Count the lines in the records that contain the string "predmeta", and reply with that number only.

Stored data
==*==

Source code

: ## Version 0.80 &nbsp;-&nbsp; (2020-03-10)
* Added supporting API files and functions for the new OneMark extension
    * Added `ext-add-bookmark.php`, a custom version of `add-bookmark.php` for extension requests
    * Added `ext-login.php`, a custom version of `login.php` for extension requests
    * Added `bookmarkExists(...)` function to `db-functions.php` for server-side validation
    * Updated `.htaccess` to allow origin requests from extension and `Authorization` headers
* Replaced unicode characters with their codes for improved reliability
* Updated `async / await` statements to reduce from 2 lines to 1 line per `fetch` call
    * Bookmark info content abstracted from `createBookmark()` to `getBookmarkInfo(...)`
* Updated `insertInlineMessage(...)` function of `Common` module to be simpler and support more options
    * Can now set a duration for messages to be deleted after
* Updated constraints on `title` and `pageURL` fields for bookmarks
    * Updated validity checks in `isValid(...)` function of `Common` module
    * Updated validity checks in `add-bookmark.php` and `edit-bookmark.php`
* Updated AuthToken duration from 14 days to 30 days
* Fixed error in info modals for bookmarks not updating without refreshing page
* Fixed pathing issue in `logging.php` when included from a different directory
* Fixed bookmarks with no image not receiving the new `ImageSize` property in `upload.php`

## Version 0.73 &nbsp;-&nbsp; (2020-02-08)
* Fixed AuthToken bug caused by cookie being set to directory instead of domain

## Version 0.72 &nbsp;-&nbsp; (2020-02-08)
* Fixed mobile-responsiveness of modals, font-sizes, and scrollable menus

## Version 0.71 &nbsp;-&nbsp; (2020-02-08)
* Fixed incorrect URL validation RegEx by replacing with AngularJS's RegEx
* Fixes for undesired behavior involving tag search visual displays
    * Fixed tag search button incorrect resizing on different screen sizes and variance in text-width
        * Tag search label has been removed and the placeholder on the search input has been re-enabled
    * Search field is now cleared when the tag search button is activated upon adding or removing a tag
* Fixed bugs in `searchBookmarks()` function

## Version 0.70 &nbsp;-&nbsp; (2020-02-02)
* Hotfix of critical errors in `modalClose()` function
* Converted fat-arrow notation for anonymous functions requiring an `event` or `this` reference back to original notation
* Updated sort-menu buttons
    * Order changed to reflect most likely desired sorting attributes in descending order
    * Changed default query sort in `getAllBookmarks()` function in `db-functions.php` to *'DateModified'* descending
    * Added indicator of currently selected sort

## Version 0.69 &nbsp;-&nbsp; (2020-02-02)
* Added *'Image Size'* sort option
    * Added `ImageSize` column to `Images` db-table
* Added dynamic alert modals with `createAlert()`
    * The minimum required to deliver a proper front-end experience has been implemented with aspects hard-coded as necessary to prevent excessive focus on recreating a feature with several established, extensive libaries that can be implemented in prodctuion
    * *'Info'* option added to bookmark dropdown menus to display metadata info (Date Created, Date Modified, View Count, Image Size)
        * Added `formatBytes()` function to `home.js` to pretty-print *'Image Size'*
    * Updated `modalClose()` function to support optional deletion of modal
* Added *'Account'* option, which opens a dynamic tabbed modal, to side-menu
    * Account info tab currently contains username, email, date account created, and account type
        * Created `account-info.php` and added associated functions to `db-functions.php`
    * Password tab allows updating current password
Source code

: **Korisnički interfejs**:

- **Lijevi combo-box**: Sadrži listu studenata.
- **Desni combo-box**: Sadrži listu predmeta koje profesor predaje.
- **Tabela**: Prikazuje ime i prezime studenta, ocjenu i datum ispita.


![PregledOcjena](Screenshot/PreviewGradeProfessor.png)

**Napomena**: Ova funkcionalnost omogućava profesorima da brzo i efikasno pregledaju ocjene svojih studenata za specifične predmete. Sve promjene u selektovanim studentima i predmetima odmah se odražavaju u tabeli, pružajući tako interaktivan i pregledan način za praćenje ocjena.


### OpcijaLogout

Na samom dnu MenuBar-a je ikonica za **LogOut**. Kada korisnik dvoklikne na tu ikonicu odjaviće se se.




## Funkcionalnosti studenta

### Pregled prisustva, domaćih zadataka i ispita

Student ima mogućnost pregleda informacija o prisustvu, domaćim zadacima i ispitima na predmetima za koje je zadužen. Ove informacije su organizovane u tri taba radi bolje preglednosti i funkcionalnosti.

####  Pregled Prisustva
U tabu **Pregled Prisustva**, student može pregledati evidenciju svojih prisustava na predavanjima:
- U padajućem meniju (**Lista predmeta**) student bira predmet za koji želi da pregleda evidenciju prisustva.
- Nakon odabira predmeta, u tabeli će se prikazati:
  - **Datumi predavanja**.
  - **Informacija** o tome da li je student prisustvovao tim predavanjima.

==*==

▶ [SOLUTION]
3